Saturday, April 24, 2010

Cochabamba Bolivian Earth Summit


A real earth summit just concluded on Earth Day 40 in Cochabamba, Bolivia (home to the water wars, where the people expelled Bechtel and their water privatization scheme and ultimately toppled the corrupt government). The premise of this summit was to ameliorate the problems of climate change and deal equitably with carbon debt. 20% of the population, from the rich Global North developed countries currently produces over 80% of the CO2 emissions while 80% of the population mainly from the developing countries in the Global South only produce 20% of the CO2 emissions. The Copenhagen summit last December failed to note this inequity and when climate negotiators from the Global South refused to sign the Copenhagen deal that only mandated the USA to go back to 2005 CO2 standards and imposed more stringent level on the developing countries, the US took back funds earmarked for climate help in Bolivia, Ecuador and elsewhere in the world. This stiffles any new green development and alternative energy and perpetuates current CO2 producing climate changing industry, (mining, soya and cattle production and deforestation from logging operations) most of which is owned and operated by multinationals regulated under the IMF and World Bank to pay for other debts incurred by economic hitmen during decades of US sanctioned and supported dictators.

In attendance at Cochabamba 17 working groups from approximately 55 countries worked on a World Referendum on Climate Change to keep temperatures from rising more than 2 degrees centigrade. Bolivia agreed to plant 10 million trees, protect indigenous peoples and their lands and asked that the $1.7 Trillion spent annually by the US on defense and war now be spent on climate change technologies around the world.

To set the global bar, Germany is in the process of signing an agreement with Ecuador to keep its oil reserves in the ground and compensate them for this lost income. This act will protect human health globally, keep CO2 out of the atmosphere by not drilling, refining or burning petroleum and protect the soil and water resources of indigenous peoples living in this region. This is the essence of real climate action. Kudos to Germany!

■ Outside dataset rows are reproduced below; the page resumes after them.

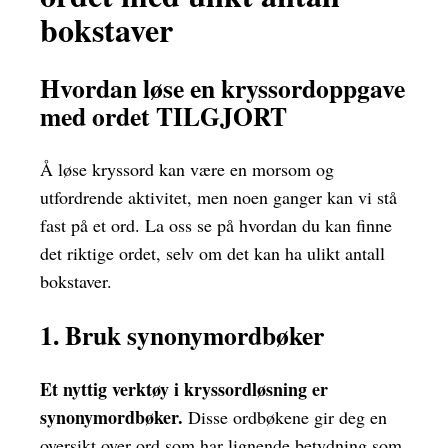
bokstaver
Hvordan løse en kryssordoppgave
med ordet TILGJORT
Å løse kryssord kan være en morsom og
utfordrende aktivitet, men noen ganger kan vi stå
fast på et ord. La oss se på hvordan du kan finne
det riktige ordet, selv om det kan ha ulikt antall
bokstaver.
1. Bruk synonymordbøker
Et nyttig verktøy i kryssordløsning er
synonymordbøker.
Disse ordbøkene gir deg en
oversikt over ord som har lignende betydning som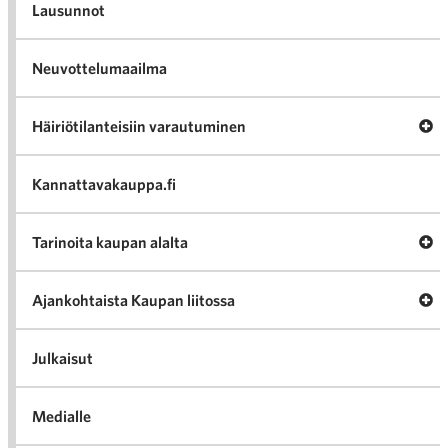
Lausunnot
Neuvottelumaailma
Av
Häiriötilanteisiin varautuminen
Häir
va
Kannattavakauppa.fi
A
Tarinoita kaupan alalta
val
Tari
ka
Ava
Ajankohtaista Kaupan liitossa
al
Ajan
K
l
Julkaisut
Medialle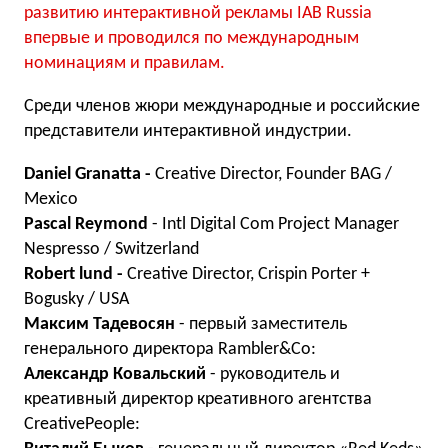
развитию интерактивной рекламы IAB Russia
впервые и проводился по международным
номинациям и правилам.
Среди членов жюри международные и российские
представители интерактивной индустрии.
Daniel Granatta -
Creative Director, Founder BAG /
Mexico
Pascal Reymond
- Intl Digital Com Project Manager
Nespresso / Switzerland
Robert lund -
Creative Director, Crispin Porter +
Bogusky / USA
Максим Тадевосян
- первый заместитель
генерального директора Rambler&Co:
Александр Ковальский
- руководитель и
креативный директор креативного агентства
CreativePeople: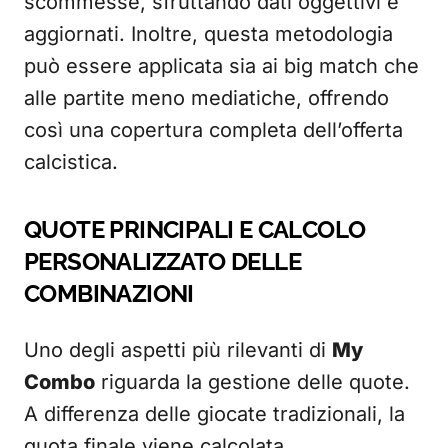
scommesse, sfruttando dati oggettivi e
aggiornati. Inoltre, questa metodologia
può essere applicata sia ai big match che
alle partite meno mediatiche, offrendo
così una copertura completa dell’offerta
calcistica.
QUOTE PRINCIPALI E CALCOLO
PERSONALIZZATO DELLE
COMBINAZIONI
Uno degli aspetti più rilevanti di
My
Combo
riguarda la gestione delle quote.
A differenza delle giocate tradizionali, la
quota finale viene calcolata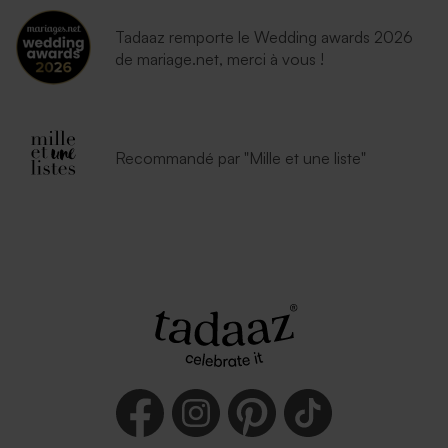
Tadaaz remporte le Wedding awards 2026
de mariage.net, merci à vous !
Recommandé par "Mille et une liste"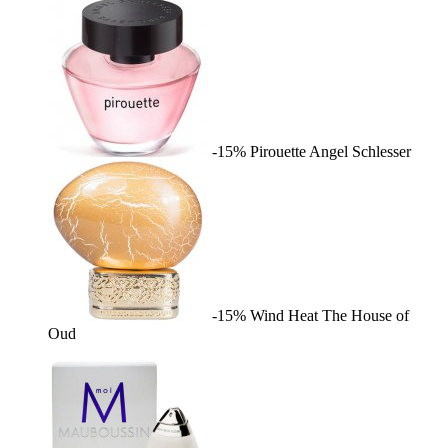
-15%
Pirouette
Angel Schlesser
-15%
Wind Heat
The House of
Oud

In response to this Bill Gates and Obama have agreed to make $8 Billion available for small scale farming projects in climate stressed regions. A small price and hardly an incentive to end large corporate farming and rain forest destruction. We know from history that local farming techniques and local seed varieties thrive and allow people to feed themselves at lower costs, stay on the land and earn a living without having to migrate to urban slums.

We live in a global world and everything is connected. Let's invoke the old environmental mantra, act local and think global. It can have positive outcomes for all.